Updated

Detained Myanmar pro-democracy leader Aung San Suu Kyi (search) is not on a hunger strike as reported by the United States, a Red Cross spokesman said Saturday after group officials visited the Nobel laureate.

The officials met with Suu Kyi for about an hour, said Jean Pascal Moret, a communications officer at the International Committee of the Red Cross mission in Yangon.

"She is well and not on hunger strike," he said, declining to say where Suu Kyi was being held.

A State Department spokesman said last week the agency received "credible reporting from our embassy" that Suu Kyi was on a hunger strike to protest her detention by the country's military regime.

Spokesman Richard Boucher would not elaborate on the sourcing of the report about Suu Kyi but said the United States was "deeply concerned for her safety and her well-being."

Myanmar (search) had dismissed the report as "groundless" and "quite odd," and denied that Suu Kyi was refusing food.

Suu Kyi, who was awarded the 1991 Nobel Peace Prize, was arrested May 30 along with a group of her supporters while on a political tour of northern Myanmar.
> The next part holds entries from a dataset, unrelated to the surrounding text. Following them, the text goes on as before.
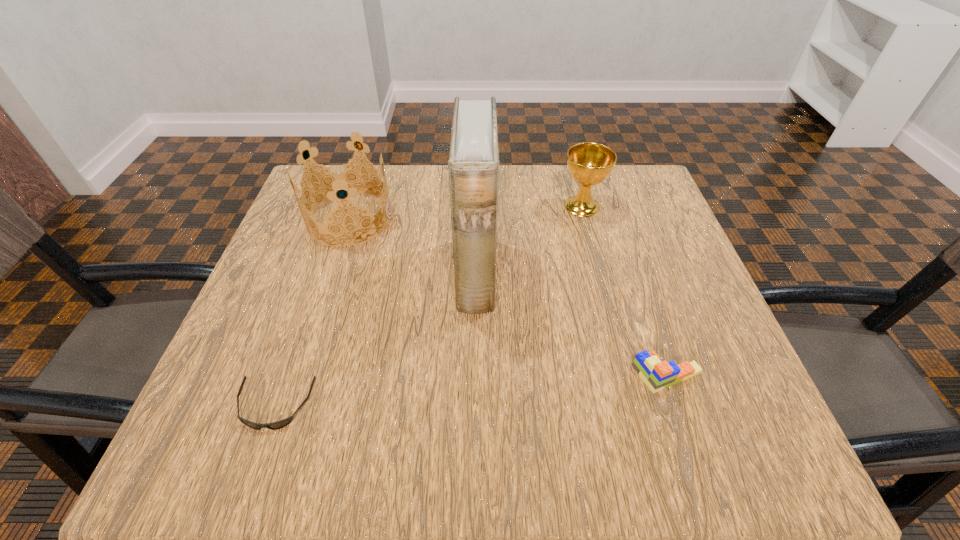
Locate an element on the screen. The image size is (960, 540). free space between the fourth tallest object and the crown is located at coordinates (509, 297).

I want to click on vacant point located between the Lego and the second tallest object, so click(x=509, y=297).

Locate which object is the closest to the fourth tallest object. Please provide its 2D coordinates. Your answer should be formatted as a tuple, i.e. [(x, y)], where the tuple contains the x and y coordinates of a point satisfying the conditions above.

[(473, 165)]

You are a GUI agent. You are given a task and a screenshot of the screen. Output one action in this format:
    pyautogui.click(x=<x>, y=<y>)
    Task: Click on the object that is the second closest to the chalice
    The height and width of the screenshot is (540, 960).
    Given the screenshot: What is the action you would take?
    pyautogui.click(x=657, y=375)

Locate an element on the screen. Image resolution: width=960 pixels, height=540 pixels. free point that satisfies the following two spatial constraints: 1. on the front side of the third shortest object; 2. on the cover of the third object from left to right is located at coordinates click(600, 275).

This screenshot has width=960, height=540. Find the location of `free spot that satisfies the following two spatial constraints: 1. on the cover of the tallest object; 2. on the front-facing side of the shortest object`. free spot that satisfies the following two spatial constraints: 1. on the cover of the tallest object; 2. on the front-facing side of the shortest object is located at coordinates (474, 406).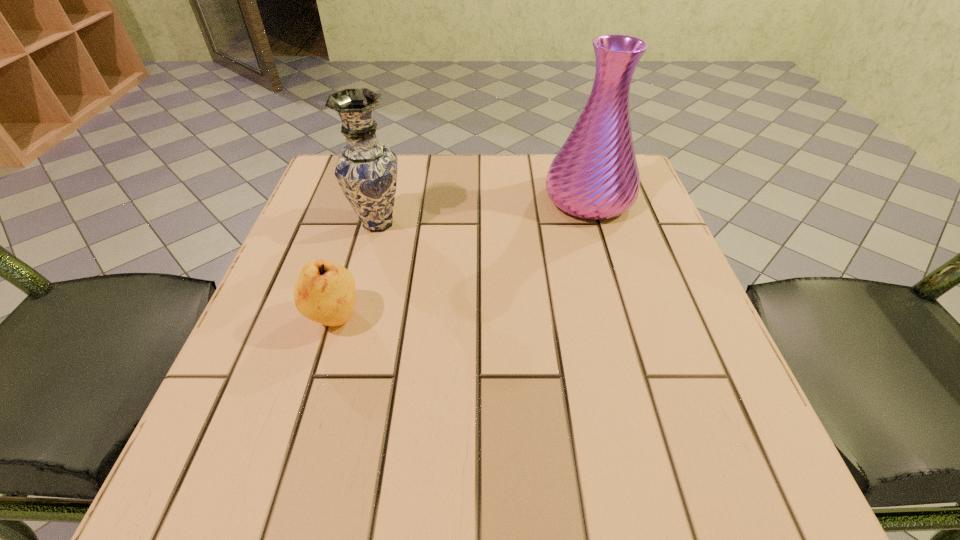
Where is `pear located at the left edge`? This screenshot has width=960, height=540. pear located at the left edge is located at coordinates [x=325, y=292].

Locate an element on the screen. This screenshot has height=540, width=960. object that is at the right edge is located at coordinates (595, 175).

Locate an element on the screen. Image resolution: width=960 pixels, height=540 pixels. object located in the far left corner section of the desktop is located at coordinates (366, 170).

You are a GUI agent. You are given a task and a screenshot of the screen. Output one action in this format:
    pyautogui.click(x=<x>, y=<y>)
    Task: Click on the object that is positioned at the far right corner
    The width and height of the screenshot is (960, 540).
    Given the screenshot: What is the action you would take?
    pyautogui.click(x=595, y=175)

Where is `vacant space at the far edge`? Image resolution: width=960 pixels, height=540 pixels. vacant space at the far edge is located at coordinates [546, 154].

Find the location of a particular element. The height and width of the screenshot is (540, 960). vacant space at the near edge of the desktop is located at coordinates (497, 454).

In the image, there is a desktop. At what (x,y) coordinates should I click in order to perform the action: click on free region at the right edge. Please return your answer as a coordinate pair (x, y). Looking at the image, I should click on (639, 274).

In the image, there is a desktop. Where is `vacant space at the far left corner`? This screenshot has width=960, height=540. vacant space at the far left corner is located at coordinates (332, 153).

I want to click on vacant area at the near left corner, so click(301, 455).

At what (x,y) coordinates should I click in order to perform the action: click on blank space at the far right corner. Please return your answer as a coordinate pair (x, y). The image size is (960, 540). Looking at the image, I should click on (644, 198).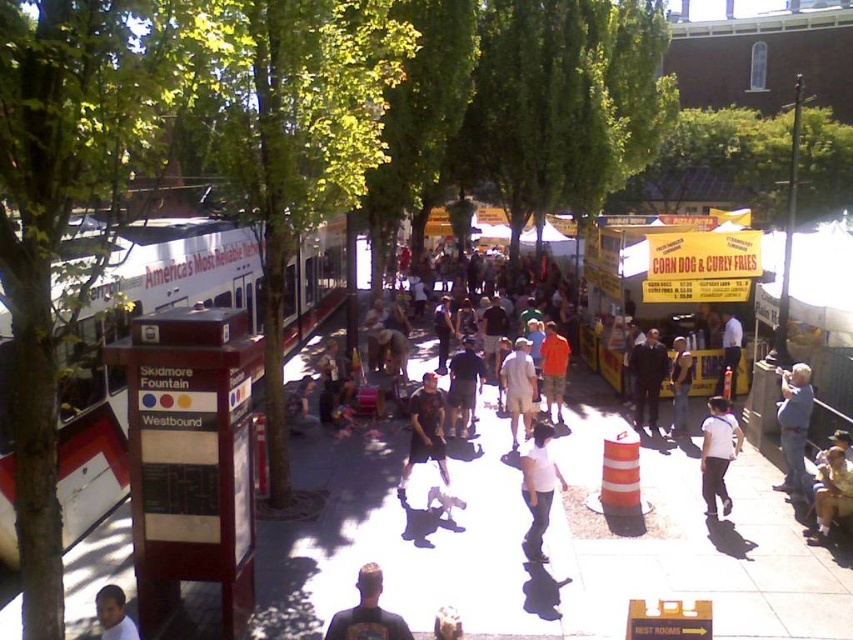
Question: Which point is farther to the camera?

Choices:
 (A) (672, 385)
 (B) (113, 616)
 (C) (524, 378)

Answer: (A)

Question: Which object is farther from the camera taking this photo?

Choices:
 (A) light beige shorts at center
 (B) yellow/yellowish cardboard food truck at center-right
 (C) dark gray t-shirt at center

Answer: (B)

Question: Does white matte shirt at center have a greater width compared to orange cotton shirt at center?

Choices:
 (A) yes
 (B) no

Answer: (A)

Question: Is white matte shirt at center-right below orange cotton shirt at center?

Choices:
 (A) no
 (B) yes

Answer: (B)

Question: Does dark gray t-shirt at center have a lesser width compared to orange cotton shirt at center?

Choices:
 (A) yes
 (B) no

Answer: (B)

Question: Which object is closer to the camera taking this photo?

Choices:
 (A) light blue shirt at center
 (B) dark gray t-shirt at center
 (C) white matte shirt at center
 (D) white matte shirt at center-right

Answer: (C)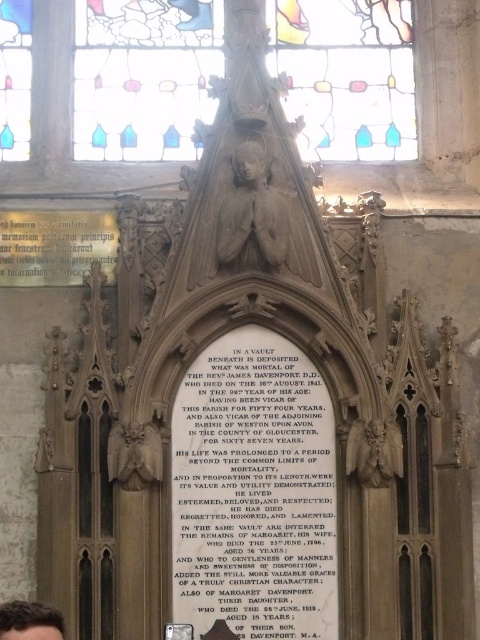
You are an interior designer planning to install a new lighting fixture. You see the stained glass window at upper center and the brown hair at lower left. Which object is located to the right of the other?

The stained glass window at upper center is positioned on the right side of brown hair at lower left, so the stained glass window at upper center is to the right of the brown hair at lower left.

You are an interior designer planning to install a new lighting fixture in the church. You need to choose between two options. The first option is a large chandelier that requires a space at least as big as the stained glass window at upper center. The second option is a smaller pendant light that needs a space at least as big as the brown hair at lower left. Based on the available space near the stone memorial plaque, which lighting fixture would be suitable?

The stained glass window at upper center is larger in size than the brown hair at lower left. Therefore, the large chandelier requiring space as big as the stained glass window at upper center would be suitable if there is enough space near the plaque. However, if the available space is only as large as the brown hair at lower left, then the smaller pendant light would be appropriate.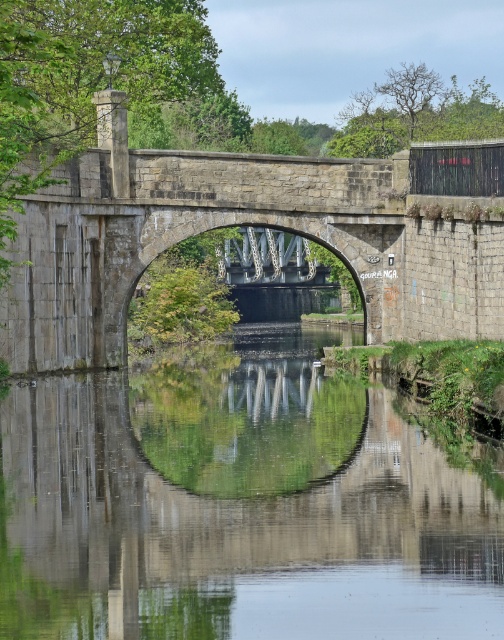
You are standing on the stone bridge at center and want to see the reflection of the bridge in the transparent water at center. Can you see the reflection clearly?

The transparent water at center is closer to the viewer than the stone bridge at center, so the reflection of the stone bridge at center in the transparent water at center may not be clearly visible due to the water being closer to the observer.

You are standing on the stone bridge at center and looking down at the transparent water at center. Which one takes up more visual space in your view?

The stone bridge at center takes up more visual space than the transparent water at center because the transparent water at center occupies less space than stone bridge at center.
The government of Myanmar, also known as Burma, refuses to say where she is being held or how long she will be in detention.

Moret said a doctor did not accompany the two Red Cross officials because one was not requested. He added that Suu Kyi is aware of the reports she was on a hunger strike.

Myanmar's military seized power in 1988 after crushing a pro-democracy uprising. It held elections in 1990 but annulled the results after Suu Kyi's party won.